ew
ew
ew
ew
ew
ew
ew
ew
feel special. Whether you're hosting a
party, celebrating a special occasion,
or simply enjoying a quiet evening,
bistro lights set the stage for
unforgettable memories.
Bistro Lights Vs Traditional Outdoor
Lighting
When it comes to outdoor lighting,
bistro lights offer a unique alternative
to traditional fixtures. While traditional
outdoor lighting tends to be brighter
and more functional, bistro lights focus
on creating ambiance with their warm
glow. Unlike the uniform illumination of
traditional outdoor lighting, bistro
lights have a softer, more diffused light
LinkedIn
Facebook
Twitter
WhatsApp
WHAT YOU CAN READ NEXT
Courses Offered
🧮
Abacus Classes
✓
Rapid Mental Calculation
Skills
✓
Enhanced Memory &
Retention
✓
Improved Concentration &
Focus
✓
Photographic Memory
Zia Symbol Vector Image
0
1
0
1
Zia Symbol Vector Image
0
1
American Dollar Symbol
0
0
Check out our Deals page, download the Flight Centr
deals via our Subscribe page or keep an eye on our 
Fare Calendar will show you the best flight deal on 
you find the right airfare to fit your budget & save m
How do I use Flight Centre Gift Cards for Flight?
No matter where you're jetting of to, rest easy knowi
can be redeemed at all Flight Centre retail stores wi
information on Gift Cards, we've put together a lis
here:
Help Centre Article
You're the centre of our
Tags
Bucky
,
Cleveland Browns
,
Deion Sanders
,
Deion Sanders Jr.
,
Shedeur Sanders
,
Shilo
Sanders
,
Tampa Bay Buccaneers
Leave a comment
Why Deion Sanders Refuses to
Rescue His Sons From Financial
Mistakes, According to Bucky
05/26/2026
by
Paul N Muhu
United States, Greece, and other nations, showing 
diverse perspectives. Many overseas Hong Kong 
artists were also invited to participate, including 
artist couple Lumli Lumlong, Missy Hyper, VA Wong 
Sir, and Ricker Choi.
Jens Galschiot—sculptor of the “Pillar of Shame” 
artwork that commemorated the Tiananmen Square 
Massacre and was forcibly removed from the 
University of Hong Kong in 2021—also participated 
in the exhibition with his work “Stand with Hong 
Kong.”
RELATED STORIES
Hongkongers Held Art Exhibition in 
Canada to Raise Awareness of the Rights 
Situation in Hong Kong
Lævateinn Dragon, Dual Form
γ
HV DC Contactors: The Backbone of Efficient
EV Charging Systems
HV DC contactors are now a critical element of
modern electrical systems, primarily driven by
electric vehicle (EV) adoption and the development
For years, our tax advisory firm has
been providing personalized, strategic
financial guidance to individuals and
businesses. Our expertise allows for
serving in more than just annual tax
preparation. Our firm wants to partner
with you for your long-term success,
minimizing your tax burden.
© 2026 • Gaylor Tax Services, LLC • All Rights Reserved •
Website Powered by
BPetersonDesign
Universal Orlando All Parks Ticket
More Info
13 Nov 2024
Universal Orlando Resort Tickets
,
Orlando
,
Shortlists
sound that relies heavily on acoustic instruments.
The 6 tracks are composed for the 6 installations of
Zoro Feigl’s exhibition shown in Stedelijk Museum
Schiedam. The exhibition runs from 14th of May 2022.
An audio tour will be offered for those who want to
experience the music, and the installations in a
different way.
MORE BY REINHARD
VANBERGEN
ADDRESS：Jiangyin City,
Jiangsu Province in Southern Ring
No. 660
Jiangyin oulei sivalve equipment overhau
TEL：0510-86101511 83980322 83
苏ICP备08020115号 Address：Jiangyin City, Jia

[Exercise brief] Select every line of the items that contains the word "Memory", and copy each one. Case counts.

[Solution to this problem]
Enhanced Memory &
Photographic Memory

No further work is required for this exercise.